Problem requirements -
Copy nothing but the text: repeat each entry exactly and drop the images.

++++++++

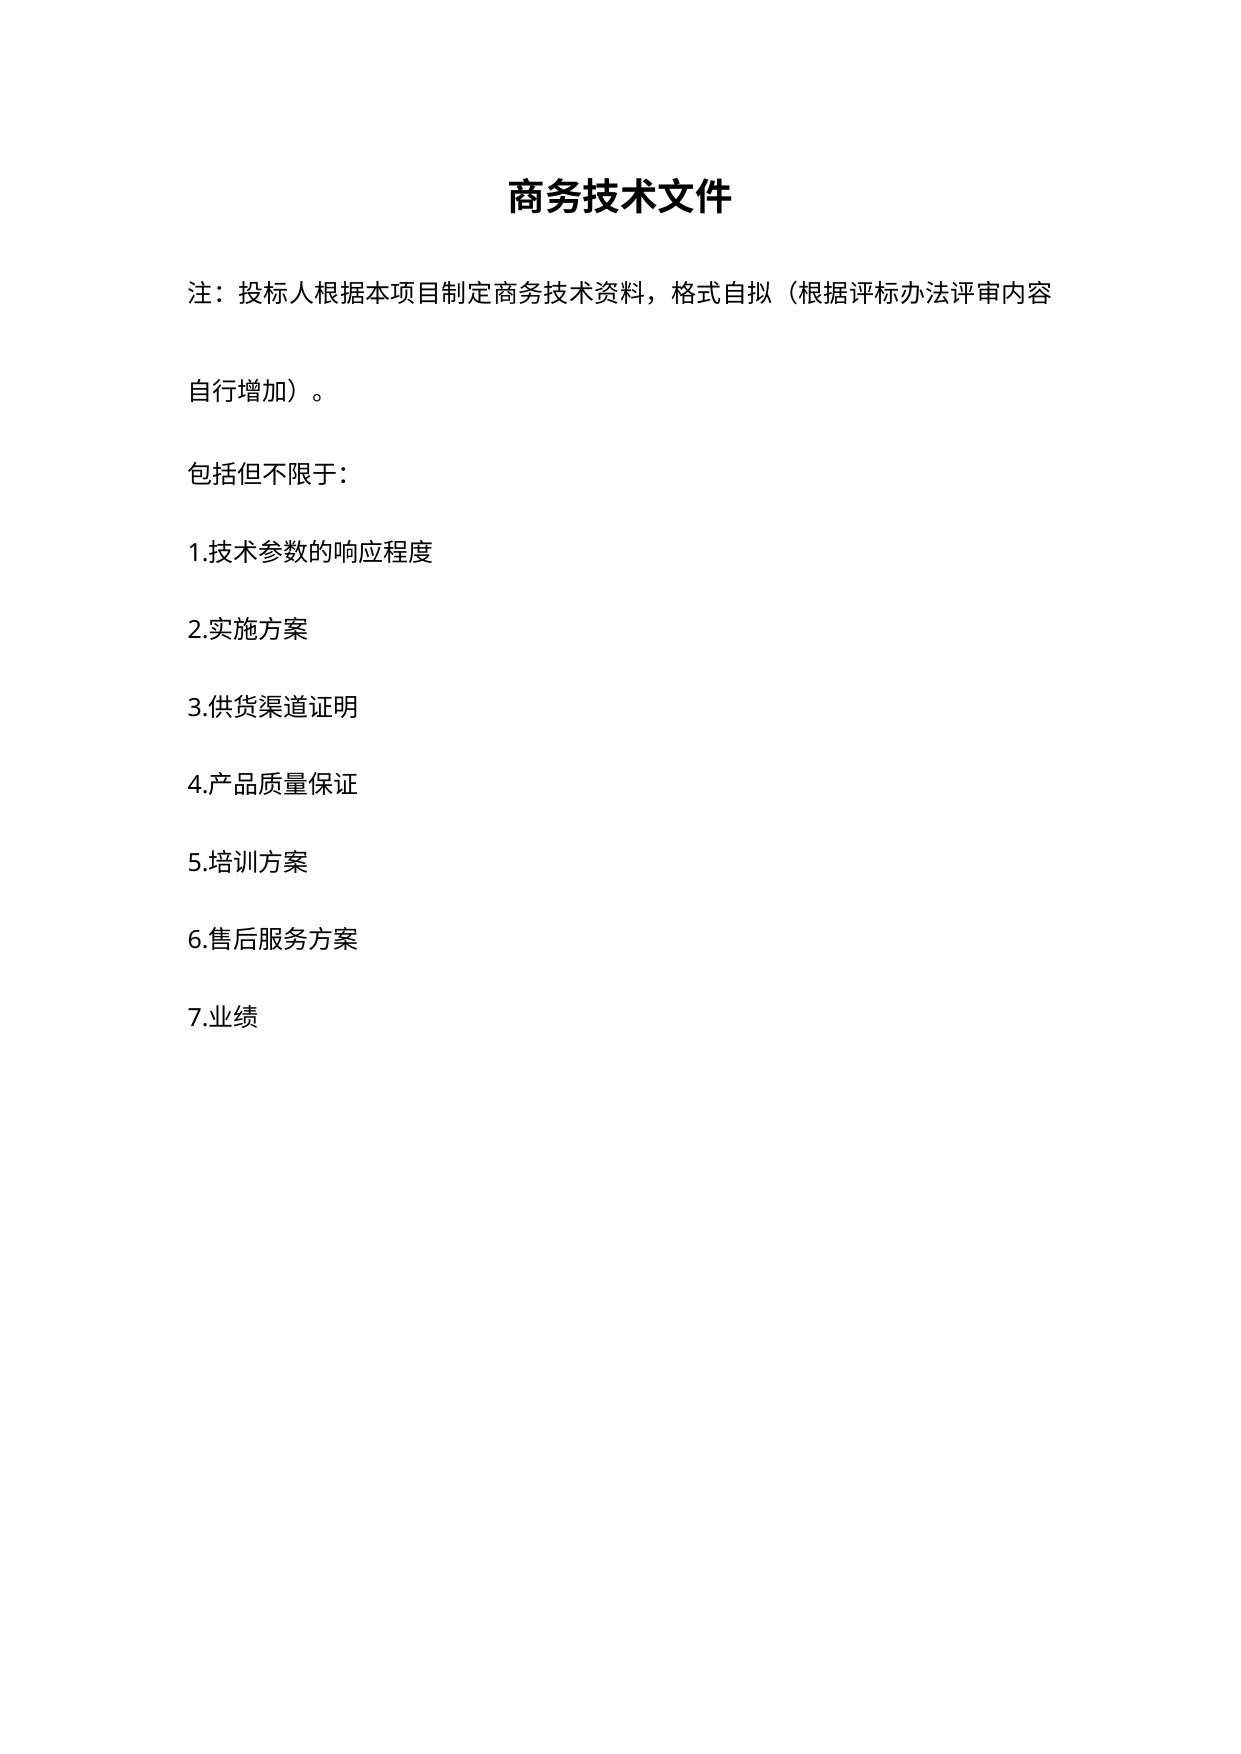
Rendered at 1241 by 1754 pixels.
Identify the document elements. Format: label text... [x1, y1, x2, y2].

text 包括但不限于： [187, 440, 1053, 505]
text 2.实施方案 [187, 595, 1053, 660]
text 6.售后服务方案 [187, 905, 1053, 970]
text 4.产品质量保证 [187, 750, 1053, 815]
text 5.培训方案 [187, 828, 1053, 893]
text 注：投标人根据本项目制定商务技术资料，格式自拟（根据评标办法评审内容自行增加）。 [187, 259, 1053, 422]
text 3.供货渠道证明 [187, 673, 1053, 738]
text 1.技术参数的响应程度 [187, 518, 1053, 583]
text 商务技术文件 [187, 162, 1053, 227]
text 7.业绩 [187, 983, 1053, 1048]
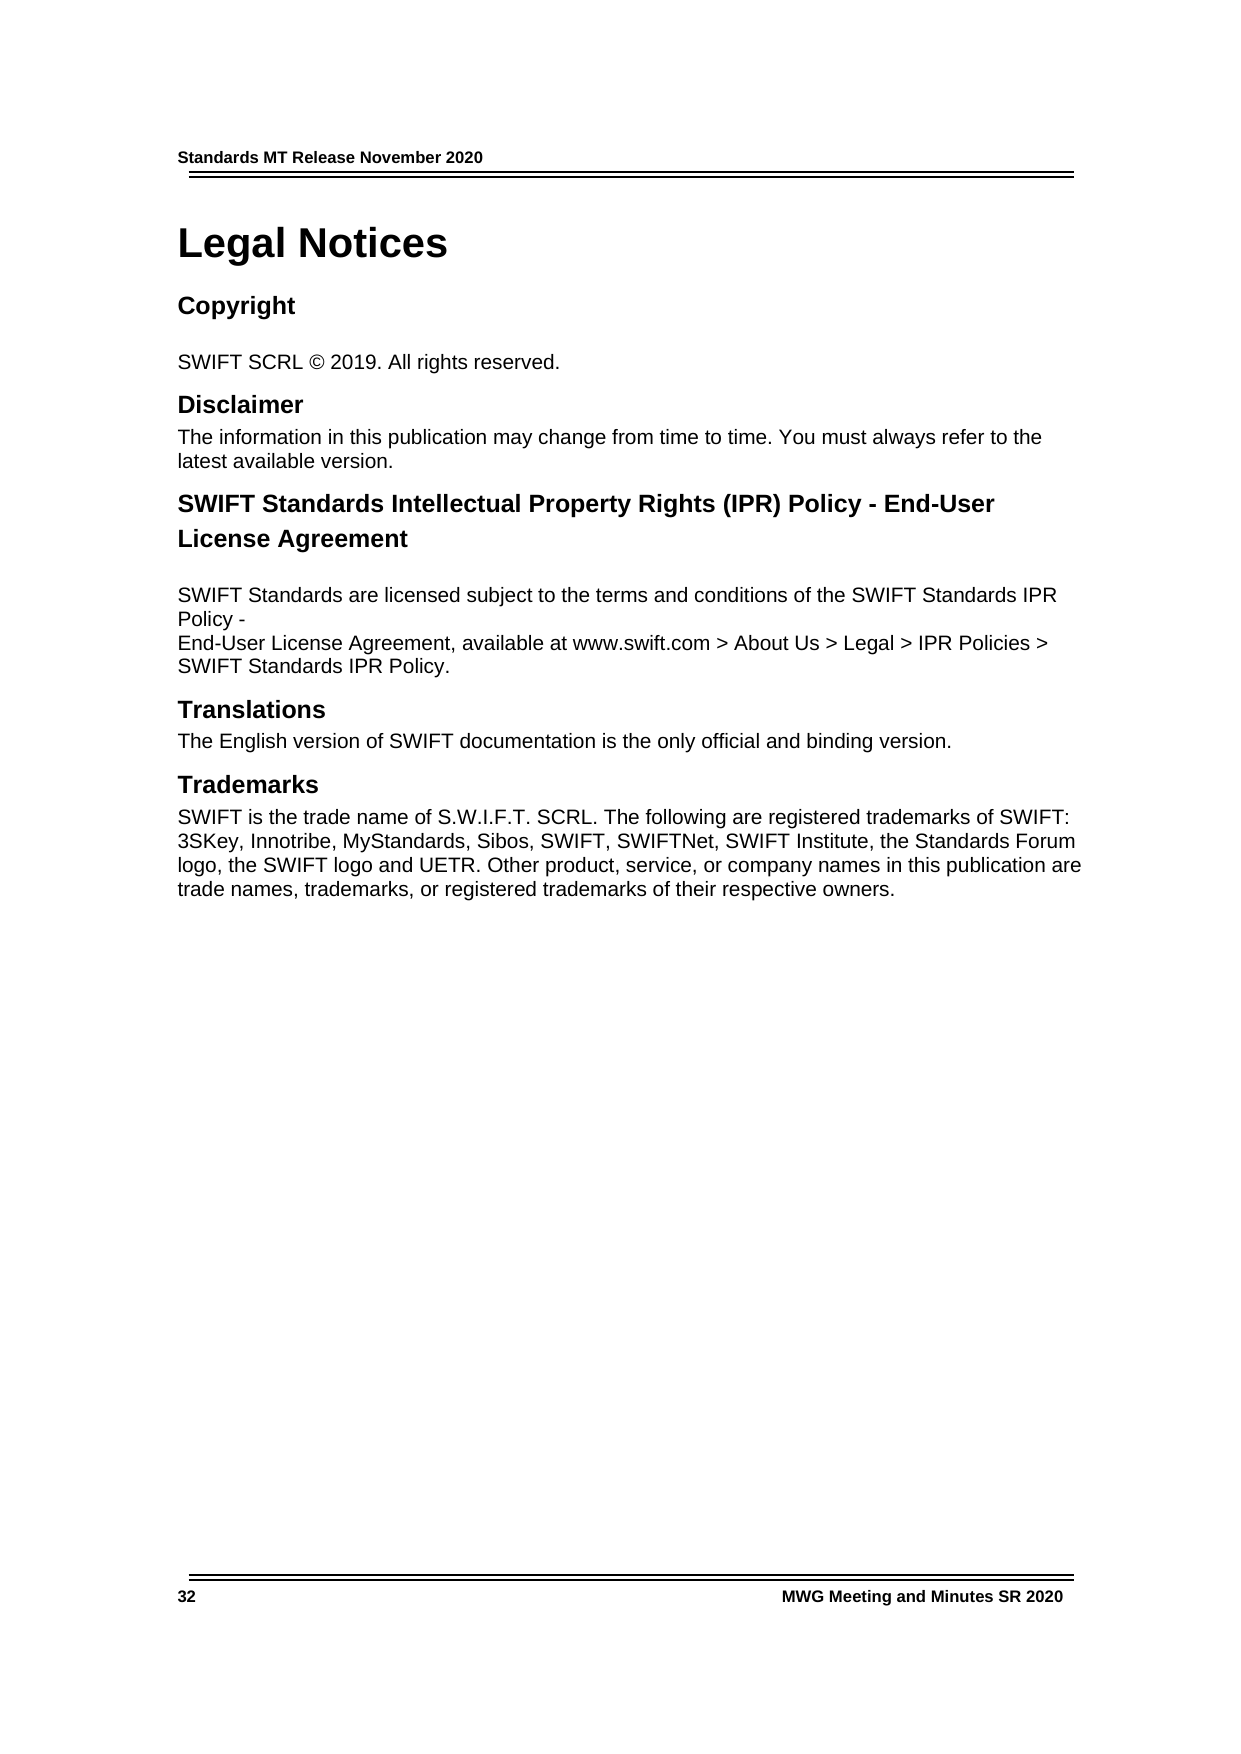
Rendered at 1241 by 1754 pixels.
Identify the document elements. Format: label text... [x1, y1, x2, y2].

text Translations [177, 695, 1092, 724]
text SWIFT SCRL © 2019. All rights reserved. [177, 350, 1092, 374]
text Legal Notices [177, 218, 1092, 266]
text Disclaimer [177, 390, 1092, 419]
text Trademarks [177, 770, 1092, 799]
text 3SKey, Innotribe, MyStandards, Sibos, SWIFT, SWIFTNet, SWIFT Institute, the Standards Forum logo, the SWIFT logo and UETR. Other product, service, or company names in this publication are trade names, trademarks, or registered trademarks of their respective owners. [177, 828, 1092, 900]
text SWIFT Standards Intellectual Property Rights (IPR) Policy - End-User License Agreement [177, 489, 1092, 553]
text The information in this publication may change from time to time. You must always refer to the latest available version. [177, 425, 1092, 473]
text SWIFT is the trade name of S.W.I.F.T. SCRL. The following are registered trademarks of SWIFT: [177, 804, 1092, 828]
text The English version of SWIFT documentation is the only official and binding version. [177, 729, 1092, 753]
text SWIFT Standards are licensed subject to the terms and conditions of the SWIFT Standards IPR Policy - [177, 582, 1092, 630]
text Copyright [177, 291, 1092, 320]
text End-User License Agreement, available at www.swift.com > About Us > Legal > IPR Policies > SWIFT Standards IPR Policy. [177, 630, 1092, 678]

++++++++

Your solution -
Rendered at 1241 by 1754 pixels.
Identify the document elements. Format: label text... [x1, y1, x2, y2].

text 包括但不限于： [187, 440, 1053, 505]
text 2.实施方案 [187, 595, 1053, 660]
text 6.售后服务方案 [187, 905, 1053, 970]
text 4.产品质量保证 [187, 750, 1053, 815]
text 5.培训方案 [187, 828, 1053, 893]
text 注：投标人根据本项目制定商务技术资料，格式自拟（根据评标办法评审内容自行增加）。 [187, 259, 1053, 422]
text 3.供货渠道证明 [187, 673, 1053, 738]
text 1.技术参数的响应程度 [187, 518, 1053, 583]
text 商务技术文件 [187, 162, 1053, 227]
text 7.业绩 [187, 983, 1053, 1048]
Rendered at 1241 by 1754 pixels.
Identify the document elements. Format: label text... [x1, y1, x2, y2].

text Translations [177, 695, 1092, 724]
text SWIFT SCRL © 2019. All rights reserved. [177, 350, 1092, 374]
text Legal Notices [177, 218, 1092, 266]
text Disclaimer [177, 390, 1092, 419]
text Trademarks [177, 770, 1092, 799]
text 3SKey, Innotribe, MyStandards, Sibos, SWIFT, SWIFTNet, SWIFT Institute, the Standards Forum logo, the SWIFT logo and UETR. Other product, service, or company names in this publication are trade names, trademarks, or registered trademarks of their respective owners. [177, 828, 1092, 900]
text SWIFT Standards Intellectual Property Rights (IPR) Policy - End-User License Agreement [177, 489, 1092, 553]
text The information in this publication may change from time to time. You must always refer to the latest available version. [177, 425, 1092, 473]
text SWIFT is the trade name of S.W.I.F.T. SCRL. The following are registered trademarks of SWIFT: [177, 804, 1092, 828]
text The English version of SWIFT documentation is the only official and binding version. [177, 729, 1092, 753]
text SWIFT Standards are licensed subject to the terms and conditions of the SWIFT Standards IPR Policy - [177, 582, 1092, 630]
text Copyright [177, 291, 1092, 320]
text End-User License Agreement, available at www.swift.com > About Us > Legal > IPR Policies > SWIFT Standards IPR Policy. [177, 630, 1092, 678]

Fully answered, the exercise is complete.